======== Texto de origem ========
Tem gente que saiu do lugar, mas o lugar ainda não saiu dela. E a mente faz isso: quando o novo fica difícil, começa a romantizar o velho. Israel viveu isso. Bastou o deserto apertar para sentir saudade das panelas do Egito. A memória lembrou da comida e quase apagou a escravidão. Por isso, cuidado: nem tudo aquilo de que você sente falta merece novamente acesso à sua vida.
Quando Elias chamou Eliseu, ele matou os bois e queimou os instrumentos que usava para trabalhar. 1 Reis 19:19-21. Aquilo era sustento, rotina e também uma possibilidade de voltar. Eliseu entendeu que, se deixasse a carroça pronta, no primeiro dia difícil poderia desejar a antiga vida novamente.
E talvez esse seja o problema de muita gente. Quer viver o novo de Deus, mas continua deixando uma porta aberta para o velho. Ainda olha, procura, acompanha, compara, alimenta sentimentos e mantém por perto aquilo que deveria ter terminado. O corpo foi embora, mas a mente continua voltando.
======== Dados de origem ========
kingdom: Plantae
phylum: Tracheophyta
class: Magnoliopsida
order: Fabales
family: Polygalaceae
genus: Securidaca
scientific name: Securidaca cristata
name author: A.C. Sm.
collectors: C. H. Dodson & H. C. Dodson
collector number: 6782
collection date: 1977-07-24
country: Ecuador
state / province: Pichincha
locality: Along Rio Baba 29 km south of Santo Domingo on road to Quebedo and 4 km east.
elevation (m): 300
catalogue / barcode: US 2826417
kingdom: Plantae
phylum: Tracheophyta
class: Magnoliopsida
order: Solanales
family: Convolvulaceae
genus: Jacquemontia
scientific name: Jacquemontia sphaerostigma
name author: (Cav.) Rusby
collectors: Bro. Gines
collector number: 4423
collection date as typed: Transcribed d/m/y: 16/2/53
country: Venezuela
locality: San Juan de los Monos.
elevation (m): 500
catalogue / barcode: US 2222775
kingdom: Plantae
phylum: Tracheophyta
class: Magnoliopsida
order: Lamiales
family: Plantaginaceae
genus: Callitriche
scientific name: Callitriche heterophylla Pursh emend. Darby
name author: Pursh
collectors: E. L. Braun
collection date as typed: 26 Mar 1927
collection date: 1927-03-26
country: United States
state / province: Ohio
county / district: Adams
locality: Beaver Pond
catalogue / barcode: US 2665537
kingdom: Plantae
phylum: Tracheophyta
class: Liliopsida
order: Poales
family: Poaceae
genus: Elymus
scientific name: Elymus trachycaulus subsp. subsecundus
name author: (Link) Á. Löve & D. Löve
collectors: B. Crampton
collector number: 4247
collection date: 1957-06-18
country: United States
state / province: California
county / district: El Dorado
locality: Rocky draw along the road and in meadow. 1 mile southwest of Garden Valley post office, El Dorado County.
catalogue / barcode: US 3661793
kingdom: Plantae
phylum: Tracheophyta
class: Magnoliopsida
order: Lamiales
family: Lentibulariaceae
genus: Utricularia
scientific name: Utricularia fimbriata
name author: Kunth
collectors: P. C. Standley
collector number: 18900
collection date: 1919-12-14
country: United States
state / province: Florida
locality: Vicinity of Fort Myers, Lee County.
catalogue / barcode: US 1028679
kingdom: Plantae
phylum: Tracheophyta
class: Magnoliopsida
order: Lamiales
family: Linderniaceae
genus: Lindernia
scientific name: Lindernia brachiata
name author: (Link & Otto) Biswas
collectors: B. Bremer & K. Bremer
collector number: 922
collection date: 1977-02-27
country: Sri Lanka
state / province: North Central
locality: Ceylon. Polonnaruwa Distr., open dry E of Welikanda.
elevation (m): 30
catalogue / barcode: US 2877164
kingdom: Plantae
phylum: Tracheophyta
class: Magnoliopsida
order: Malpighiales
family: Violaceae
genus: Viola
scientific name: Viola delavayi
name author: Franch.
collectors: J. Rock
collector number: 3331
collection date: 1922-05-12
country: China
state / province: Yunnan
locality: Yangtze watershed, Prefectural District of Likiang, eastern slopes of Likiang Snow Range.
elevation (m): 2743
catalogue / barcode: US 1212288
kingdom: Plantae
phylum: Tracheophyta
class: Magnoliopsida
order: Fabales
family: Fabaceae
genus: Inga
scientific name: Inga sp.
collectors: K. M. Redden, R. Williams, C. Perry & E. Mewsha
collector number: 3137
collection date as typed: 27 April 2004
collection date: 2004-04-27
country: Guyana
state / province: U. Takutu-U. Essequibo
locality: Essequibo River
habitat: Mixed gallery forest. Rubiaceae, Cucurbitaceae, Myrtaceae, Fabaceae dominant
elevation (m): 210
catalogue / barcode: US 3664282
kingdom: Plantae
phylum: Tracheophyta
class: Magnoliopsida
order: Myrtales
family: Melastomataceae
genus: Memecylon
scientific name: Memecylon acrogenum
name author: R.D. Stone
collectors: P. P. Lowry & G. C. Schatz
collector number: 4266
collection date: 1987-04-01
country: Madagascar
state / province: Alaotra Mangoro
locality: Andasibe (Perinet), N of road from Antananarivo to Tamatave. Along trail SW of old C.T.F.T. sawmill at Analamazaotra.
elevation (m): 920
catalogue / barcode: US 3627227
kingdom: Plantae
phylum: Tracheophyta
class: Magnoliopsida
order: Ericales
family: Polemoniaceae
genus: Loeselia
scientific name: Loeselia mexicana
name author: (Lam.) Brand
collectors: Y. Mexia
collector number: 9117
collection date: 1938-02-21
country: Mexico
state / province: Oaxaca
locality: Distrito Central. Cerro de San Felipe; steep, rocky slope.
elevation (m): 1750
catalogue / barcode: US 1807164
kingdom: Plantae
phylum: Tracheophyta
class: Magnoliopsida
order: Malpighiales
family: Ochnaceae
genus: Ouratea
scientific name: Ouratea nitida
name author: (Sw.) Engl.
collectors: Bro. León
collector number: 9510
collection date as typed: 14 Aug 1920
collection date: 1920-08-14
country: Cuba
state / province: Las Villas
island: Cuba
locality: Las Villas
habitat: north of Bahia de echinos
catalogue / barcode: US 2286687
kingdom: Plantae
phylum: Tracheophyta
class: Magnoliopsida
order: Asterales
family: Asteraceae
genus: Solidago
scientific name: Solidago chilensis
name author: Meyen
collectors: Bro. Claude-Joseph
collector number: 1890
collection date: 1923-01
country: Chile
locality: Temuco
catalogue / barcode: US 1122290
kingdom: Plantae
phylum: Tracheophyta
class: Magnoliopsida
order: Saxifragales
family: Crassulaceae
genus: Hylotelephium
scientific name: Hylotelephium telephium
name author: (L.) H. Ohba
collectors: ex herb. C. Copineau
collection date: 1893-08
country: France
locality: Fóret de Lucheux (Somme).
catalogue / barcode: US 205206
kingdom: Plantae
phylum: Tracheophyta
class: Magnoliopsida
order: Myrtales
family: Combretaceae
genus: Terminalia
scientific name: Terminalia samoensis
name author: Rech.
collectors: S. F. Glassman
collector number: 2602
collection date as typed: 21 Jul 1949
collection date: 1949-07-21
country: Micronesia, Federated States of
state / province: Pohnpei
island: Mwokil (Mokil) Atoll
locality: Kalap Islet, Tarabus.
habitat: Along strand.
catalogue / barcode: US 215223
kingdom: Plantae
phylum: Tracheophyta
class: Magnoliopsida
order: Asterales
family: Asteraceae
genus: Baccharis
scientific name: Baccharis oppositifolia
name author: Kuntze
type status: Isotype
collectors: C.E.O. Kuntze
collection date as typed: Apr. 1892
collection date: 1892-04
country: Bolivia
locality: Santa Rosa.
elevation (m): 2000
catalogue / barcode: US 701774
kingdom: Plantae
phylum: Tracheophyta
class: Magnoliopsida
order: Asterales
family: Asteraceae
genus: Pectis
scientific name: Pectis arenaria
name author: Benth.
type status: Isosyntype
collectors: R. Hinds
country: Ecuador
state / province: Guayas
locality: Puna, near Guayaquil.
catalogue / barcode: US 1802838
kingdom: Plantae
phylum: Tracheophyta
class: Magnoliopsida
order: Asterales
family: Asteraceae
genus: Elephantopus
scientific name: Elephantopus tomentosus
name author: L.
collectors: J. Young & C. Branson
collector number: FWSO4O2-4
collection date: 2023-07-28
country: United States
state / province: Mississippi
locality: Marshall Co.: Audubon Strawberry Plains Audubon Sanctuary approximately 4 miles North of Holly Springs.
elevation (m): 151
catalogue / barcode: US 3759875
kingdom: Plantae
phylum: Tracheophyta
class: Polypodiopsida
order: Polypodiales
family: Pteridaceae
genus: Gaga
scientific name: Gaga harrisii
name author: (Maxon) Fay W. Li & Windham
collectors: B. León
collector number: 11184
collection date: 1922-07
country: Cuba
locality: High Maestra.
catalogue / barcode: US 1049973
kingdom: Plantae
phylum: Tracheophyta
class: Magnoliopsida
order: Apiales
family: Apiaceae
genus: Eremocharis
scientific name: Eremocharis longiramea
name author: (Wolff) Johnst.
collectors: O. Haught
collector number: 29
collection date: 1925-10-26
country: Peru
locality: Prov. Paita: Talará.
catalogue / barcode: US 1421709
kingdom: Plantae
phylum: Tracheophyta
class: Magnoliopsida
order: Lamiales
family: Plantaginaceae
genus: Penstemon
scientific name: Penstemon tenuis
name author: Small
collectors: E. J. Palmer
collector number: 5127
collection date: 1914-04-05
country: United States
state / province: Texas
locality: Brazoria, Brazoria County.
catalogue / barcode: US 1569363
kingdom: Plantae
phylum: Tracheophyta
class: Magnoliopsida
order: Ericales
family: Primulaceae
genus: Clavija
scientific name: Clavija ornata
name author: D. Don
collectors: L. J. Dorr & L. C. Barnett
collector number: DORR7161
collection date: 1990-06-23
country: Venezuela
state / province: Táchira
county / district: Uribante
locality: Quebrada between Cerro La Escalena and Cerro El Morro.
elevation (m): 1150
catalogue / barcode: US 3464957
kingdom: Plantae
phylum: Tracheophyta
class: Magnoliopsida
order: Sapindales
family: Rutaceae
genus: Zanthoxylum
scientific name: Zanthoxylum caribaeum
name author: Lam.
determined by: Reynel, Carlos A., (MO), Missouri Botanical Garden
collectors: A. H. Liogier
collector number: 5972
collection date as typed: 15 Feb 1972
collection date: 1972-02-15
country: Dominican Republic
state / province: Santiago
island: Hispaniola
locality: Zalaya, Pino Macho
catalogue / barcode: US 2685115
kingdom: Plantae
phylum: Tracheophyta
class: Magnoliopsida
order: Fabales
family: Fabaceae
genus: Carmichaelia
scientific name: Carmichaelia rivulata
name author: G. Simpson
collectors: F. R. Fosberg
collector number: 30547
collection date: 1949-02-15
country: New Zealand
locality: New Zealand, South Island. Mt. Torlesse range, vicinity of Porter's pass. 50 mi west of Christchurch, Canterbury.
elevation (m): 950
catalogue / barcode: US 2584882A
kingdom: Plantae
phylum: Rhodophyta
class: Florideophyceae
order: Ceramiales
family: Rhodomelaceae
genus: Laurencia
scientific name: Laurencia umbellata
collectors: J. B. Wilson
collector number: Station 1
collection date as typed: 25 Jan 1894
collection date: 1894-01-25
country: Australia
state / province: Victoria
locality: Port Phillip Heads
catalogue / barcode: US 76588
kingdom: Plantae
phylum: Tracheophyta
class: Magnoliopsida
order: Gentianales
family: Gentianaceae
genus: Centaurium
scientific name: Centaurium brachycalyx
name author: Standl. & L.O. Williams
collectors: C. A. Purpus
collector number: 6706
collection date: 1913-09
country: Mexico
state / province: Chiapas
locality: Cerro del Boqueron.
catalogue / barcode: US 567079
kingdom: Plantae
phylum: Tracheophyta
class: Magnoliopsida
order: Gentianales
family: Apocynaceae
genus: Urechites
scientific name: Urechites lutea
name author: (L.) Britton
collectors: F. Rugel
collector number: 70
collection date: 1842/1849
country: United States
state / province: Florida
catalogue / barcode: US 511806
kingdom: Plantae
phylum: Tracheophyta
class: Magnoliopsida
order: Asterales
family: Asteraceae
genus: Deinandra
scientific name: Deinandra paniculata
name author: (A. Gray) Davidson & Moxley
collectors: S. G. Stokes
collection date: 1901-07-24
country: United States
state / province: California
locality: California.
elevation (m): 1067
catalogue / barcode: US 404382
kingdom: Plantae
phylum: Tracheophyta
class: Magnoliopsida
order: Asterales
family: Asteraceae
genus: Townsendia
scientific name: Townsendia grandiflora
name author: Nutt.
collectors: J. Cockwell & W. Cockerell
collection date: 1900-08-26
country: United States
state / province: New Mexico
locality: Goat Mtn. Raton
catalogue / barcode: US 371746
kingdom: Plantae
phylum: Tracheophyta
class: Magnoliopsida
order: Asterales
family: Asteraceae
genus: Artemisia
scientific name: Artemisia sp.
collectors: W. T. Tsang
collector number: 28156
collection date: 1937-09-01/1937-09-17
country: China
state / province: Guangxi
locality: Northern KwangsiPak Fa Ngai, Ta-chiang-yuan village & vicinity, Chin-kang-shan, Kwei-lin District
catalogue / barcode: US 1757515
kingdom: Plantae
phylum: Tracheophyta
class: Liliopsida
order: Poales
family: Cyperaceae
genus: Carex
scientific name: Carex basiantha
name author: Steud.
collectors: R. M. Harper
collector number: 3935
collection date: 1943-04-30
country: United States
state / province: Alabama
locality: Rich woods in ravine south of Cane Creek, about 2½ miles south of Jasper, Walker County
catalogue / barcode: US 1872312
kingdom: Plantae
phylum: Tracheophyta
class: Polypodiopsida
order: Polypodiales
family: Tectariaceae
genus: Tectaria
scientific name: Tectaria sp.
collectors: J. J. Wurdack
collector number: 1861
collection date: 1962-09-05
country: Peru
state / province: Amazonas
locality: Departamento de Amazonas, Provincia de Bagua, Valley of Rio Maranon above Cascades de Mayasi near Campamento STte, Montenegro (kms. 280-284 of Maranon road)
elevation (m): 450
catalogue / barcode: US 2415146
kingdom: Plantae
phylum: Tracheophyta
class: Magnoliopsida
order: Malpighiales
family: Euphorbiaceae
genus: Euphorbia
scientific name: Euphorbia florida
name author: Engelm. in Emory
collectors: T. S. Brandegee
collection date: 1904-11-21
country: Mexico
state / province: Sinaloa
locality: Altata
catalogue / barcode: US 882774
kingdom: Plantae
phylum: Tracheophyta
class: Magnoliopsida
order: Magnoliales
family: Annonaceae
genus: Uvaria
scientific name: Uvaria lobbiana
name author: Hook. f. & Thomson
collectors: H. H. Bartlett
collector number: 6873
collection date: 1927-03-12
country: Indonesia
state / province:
========
> [Tarefas]
1 > No texto sobre deixar o velho para trás, o que Eliseu fez quando Elias o chamou?
2 > Retome o texto sobre deixar o velho para trás a partir do ponto em que ele para.
As entradas não servem para nada aqui.

> [Respostas]
1 > Ele matou os bois e queimou os instrumentos que usava para trabalhar.

2 >
Nos dias bons é fácil dizer: “Eu nunca mais volto.” O perigo são os dias de solidão, medo e frustração. É nesses momentos que aquilo que quase destruiu você começa a parecer confortável novamente. Por isso existem decisões que precisam ser protegidas de nós mesmos.
Talvez você não precise de outra confirmação de Deus. Precise identificar a sua carroça.
O que você ainda mantém disponível porque, no fundo, quer ter para onde voltar?
Eliseu não queimou porque odiava sua história. Queimou porque decidiu que o passado não governaria seu futuro.
Você não precisa odiar o que ficou para trás. Só precisa aceitar que terminou.
Tem chamado que só começa quando a última desculpa para voltar vira cinza.